Yes. The therapy plan of care should indicate the treatment goals based on an individualized assessment or evaluation of the patient. Skilled services would be covered where such skilled services are necessary to maintain the patient’s current condition or prevent or slow further deterioration so long as the beneficiary requires skilled care for the services to be safely and effectively provided. The health care provider must continually evaluate the individual’s need for skilled care, as well as whether such care meets Medicare’s overall requirement for being reasonable and necessary to diagnose or treat the individual’s condition, and make such determinations on an ongoing basis, altering – on a prospective and not a retrospective basis – the treatment plan and goals when necessary.

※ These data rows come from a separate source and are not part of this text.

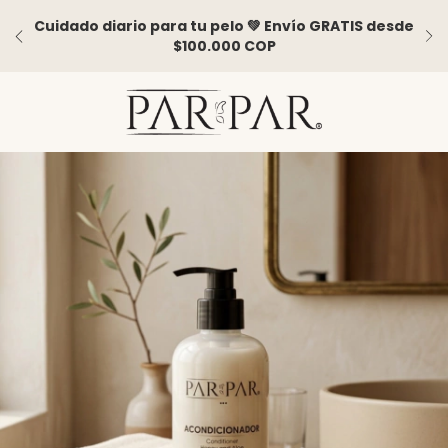
Cuidado diario para tu pelo 💚 Envío GRATIS desde
$100.000 COP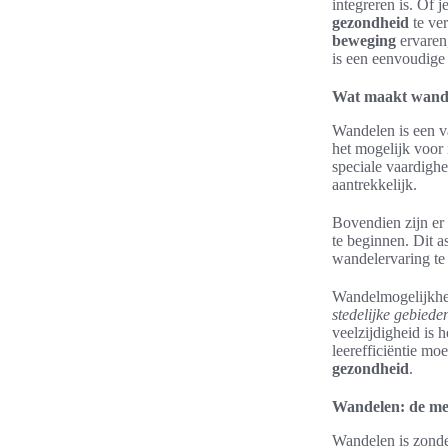
integreren is. Of 
gezondheid
te ver
beweging
ervaren
is een eenvoudige
Wat maakt wande
Wandelen is een v
het mogelijk voor 
speciale vaardigh
aantrekkelijk.
Bovendien zijn er
te beginnen. Dit a
wandelervaring te
Wandelmogelijkhed
stedelijke gebiede
veelzijdigheid is
leerefficiëntie mo
gezondheid
.
Wandelen: de me
Wandelen is zonde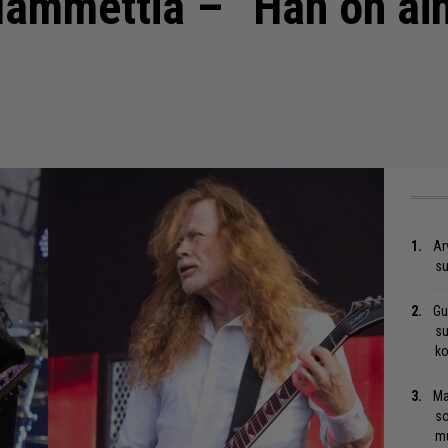
Hammettia – ”Hän on ain
Ar
su
Gu
su
ko
Ma
so
mu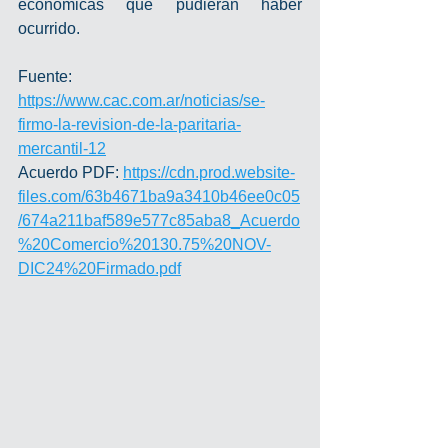
económicas que pudieran haber 
ocurrido.
Fuente: 
https://www.cac.com.ar/noticias/se-
firmo-la-revision-de-la-paritaria-
mercantil-12
Acuerdo PDF: 
https://cdn.prod.website-
files.com/63b4671ba9a3410b46ee0c05
/674a211baf589e577c85aba8_Acuerdo
%20Comercio%20130.75%20NOV-
DIC24%20Firmado.pdf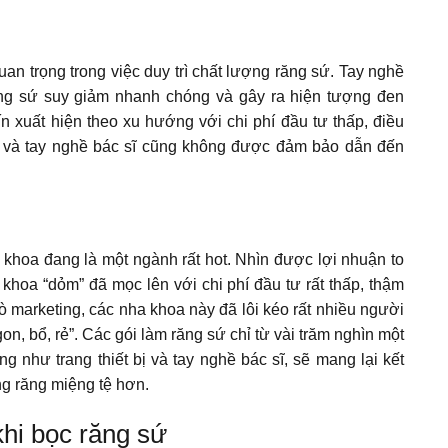
uan trọng trong việc duy trì chất lượng răng sứ. Tay nghề
ăng sứ suy giảm nhanh chóng và gây ra hiện tượng đen
n xuất hiện theo xu hướng với chi phí đầu tư thấp, điều
oa và tay nghề bác sĩ cũng không được đảm bảo dẫn đến
khoa đang là một ngành rất hot. Nhìn được lợi nhuận to
 khoa “dỏm” đã mọc lên với chi phí đầu tư rất thấp, thậm
ò marketing, các nha khoa này đã lôi kéo rất nhiều người
n, bổ, rẻ”. Các gói làm răng sứ chỉ từ vài trăm nghìn một
 như trang thiết bị và tay nghề bác sĩ, sẽ mang lại kết
ng răng miệng tệ hơn.
khi bọc răng sứ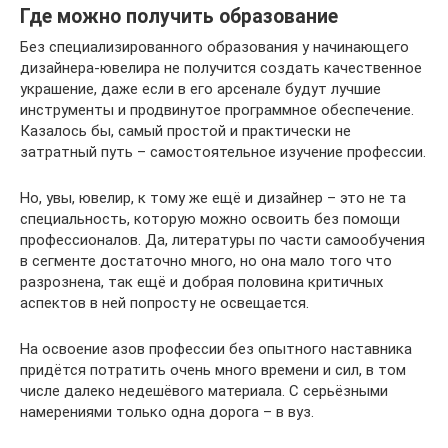
Где можно получить образование
Без специализированного образования у начинающего
дизайнера-ювелира не получится создать качественное
украшение, даже если в его арсенале будут лучшие
инструменты и продвинутое программное обеспечение.
Казалось бы, самый простой и практически не
затратный путь – самостоятельное изучение профессии.
Но, увы, ювелир, к тому же ещё и дизайнер – это не та
специальность, которую можно освоить без помощи
профессионалов. Да, литературы по части самообучения
в сегменте достаточно много, но она мало того что
разрознена, так ещё и добрая половина критичных
аспектов в ней попросту не освещается.
На освоение азов профессии без опытного наставника
придётся потратить очень много времени и сил, в том
числе далеко недешёвого материала. С серьёзными
намерениями только одна дорога – в вуз.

If a patient's skilled restorative care is completed, and the therapist opts to keep the patient on a skilled maintenance level, must they document that the patient is being transitioned to a skilled maintenance program?
Yes, the transition from restorative therapy to maintenance therapy should be documented, as the goals for treatment will be different. The plan of care should be update to reflect the new treatment goals for the patient.
Does the Jimmo Settlement Agreement apply to beneficiaries in Medicare Advantage plans?
Yes. Medicare Advantage plans must cover the same Part A and Part B benefits as original Medicare, and must also apply the standards for coverage of skilled care as clarified by the Jimmo Settlement Agreement.
Where can I find examples that demonstrate the coverage requirements for skilled services?
Chapters 7 (HH), 8 (SNF), and 15 (OPT) of the Medicare Benefit Policy Manual (100-02) contain many examples.